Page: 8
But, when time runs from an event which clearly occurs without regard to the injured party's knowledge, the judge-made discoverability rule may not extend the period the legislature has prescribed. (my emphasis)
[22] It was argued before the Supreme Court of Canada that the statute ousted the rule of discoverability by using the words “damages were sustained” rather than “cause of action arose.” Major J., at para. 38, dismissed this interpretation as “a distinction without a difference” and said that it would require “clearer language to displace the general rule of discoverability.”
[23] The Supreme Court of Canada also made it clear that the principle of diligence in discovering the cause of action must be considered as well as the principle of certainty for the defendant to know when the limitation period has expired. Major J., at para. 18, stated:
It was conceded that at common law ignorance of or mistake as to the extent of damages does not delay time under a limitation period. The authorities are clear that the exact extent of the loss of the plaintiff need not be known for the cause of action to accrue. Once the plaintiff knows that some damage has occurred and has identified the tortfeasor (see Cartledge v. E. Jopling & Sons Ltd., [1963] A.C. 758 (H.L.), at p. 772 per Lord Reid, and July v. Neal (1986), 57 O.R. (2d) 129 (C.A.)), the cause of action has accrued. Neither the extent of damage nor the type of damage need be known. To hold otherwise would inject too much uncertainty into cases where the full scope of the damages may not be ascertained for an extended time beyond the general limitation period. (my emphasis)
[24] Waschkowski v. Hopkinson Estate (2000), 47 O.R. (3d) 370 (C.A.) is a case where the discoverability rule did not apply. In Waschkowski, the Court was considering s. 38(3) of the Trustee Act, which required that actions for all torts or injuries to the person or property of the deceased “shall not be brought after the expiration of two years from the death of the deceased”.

+ + + + + + +

Transcribe the full listing exactly, keeping every word as it is.

Page: 8
But, when time runs from an event which clearly occurs without regard to the injured party's knowledge, the judge-made discoverability rule may not extend the period the legislature has prescribed. (my emphasis)
[22] It was argued before the Supreme Court of Canada that the statute ousted the rule of discoverability by using the words “damages were sustained” rather than “cause of action arose.” Major J., at para. 38, dismissed this interpretation as “a distinction without a difference” and said that it would require “clearer language to displace the general rule of discoverability.”
[23] The Supreme Court of Canada also made it clear that the principle of diligence in discovering the cause of action must be considered as well as the principle of certainty for the defendant to know when the limitation period has expired. Major J., at para. 18, stated:
It was conceded that at common law ignorance of or mistake as to the extent of damages does not delay time under a limitation period. The authorities are clear that the exact extent of the loss of the plaintiff need not be known for the cause of action to accrue. Once the plaintiff knows that some damage has occurred and has identified the tortfeasor (see Cartledge v. E. Jopling & Sons Ltd., [1963] A.C. 758 (H.L.), at p. 772 per Lord Reid, and July v. Neal (1986), 57 O.R. (2d) 129 (C.A.)), the cause of action has accrued. Neither the extent of damage nor the type of damage need be known. To hold otherwise would inject too much uncertainty into cases where the full scope of the damages may not be ascertained for an extended time beyond the general limitation period. (my emphasis)
[24] Waschkowski v. Hopkinson Estate (2000), 47 O.R. (3d) 370 (C.A.) is a case where the discoverability rule did not apply. In Waschkowski, the Court was considering s. 38(3) of the Trustee Act, which required that actions for all torts or injuries to the person or property of the deceased “shall not be brought after the expiration of two years from the death of the deceased”.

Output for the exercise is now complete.